Calcutta HC ‘Hopes’ That Parliament Will Introduce Minimum Educational Criteria For Contesting Elections

Ashok.KM

24 Feb 2017 5:38 PM GMT

  • Calcutta HC ‘Hopes’ That Parliament Will Introduce Minimum Educational Criteria For Contesting Elections

    Voters do not want cheer brigades or persons who stall proceedings in Parliament or in the Assembly due to the lack of education and vision, the bench said.The Calcutta High Court has expressed the ‘hope’ that parliamentarians would consider amending the Representation of People Act to ensure that individuals contesting elections to state Assemblies or Parliament have a minimum...

    Voters do not want cheer brigades or persons who stall proceedings in Parliament or in the Assembly due to the lack of education and vision, the bench said.

    The Calcutta High Court has expressed the ‘hope’ that parliamentarians would consider amending the Representation of People Act to ensure that individuals contesting elections to state Assemblies or Parliament have a minimum educational qualification.

    Though it did not issue any direction while disposing of a public interest litigation filed by one Akshya Kumar Sarangi, the bench comprising Acting Chief Justice Nishita Mhatre and Justice Tapabrata Chakraborty said voters have a right to be governed by persons who are educated and consequently knowledgeable.

    “Voters do not want cheer brigades or persons who stall proceedings in Parliament or in the Assembly due to the lack of education and vision. It is difficult to fathom how a person who is barely able to sign his name would be able to understand the complexities of issues which crop up in Parliament. Education would enable legislators to widen their horizon, display their innate wisdom and maturity by rising above pettiness, parochialism and narrow mindedness,” the bench said.

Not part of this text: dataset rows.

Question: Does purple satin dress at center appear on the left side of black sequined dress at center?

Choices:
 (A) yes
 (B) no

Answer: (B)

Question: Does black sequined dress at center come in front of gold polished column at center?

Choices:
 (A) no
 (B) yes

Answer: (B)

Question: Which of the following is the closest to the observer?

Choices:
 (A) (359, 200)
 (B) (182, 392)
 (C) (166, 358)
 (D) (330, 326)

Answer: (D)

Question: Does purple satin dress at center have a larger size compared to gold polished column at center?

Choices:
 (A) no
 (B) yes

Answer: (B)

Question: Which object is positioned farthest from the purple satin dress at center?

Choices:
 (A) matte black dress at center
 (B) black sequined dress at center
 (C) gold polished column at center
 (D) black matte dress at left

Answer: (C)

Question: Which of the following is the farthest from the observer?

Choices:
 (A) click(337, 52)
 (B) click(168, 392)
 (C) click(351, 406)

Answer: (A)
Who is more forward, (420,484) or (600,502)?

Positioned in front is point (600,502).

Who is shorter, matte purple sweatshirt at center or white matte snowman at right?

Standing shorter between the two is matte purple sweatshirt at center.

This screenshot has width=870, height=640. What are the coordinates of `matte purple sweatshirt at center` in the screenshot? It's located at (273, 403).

    The court said that it is difficult to accept that legislators, despite their native wisdom, should be permitted to represent the people of India without having any basic academic qualification. What should be the basic qualification is something that the legislators would have to decide, keeping in mind that even for a peon’s job a person is required to have a secondary school certificate at the very least, the bench remarked.

    The court also added that the legislators have to often deal with foreign governments and their representatives, and it is important to ensure that our representatives do not lag behind others in the world only because of the lack of education.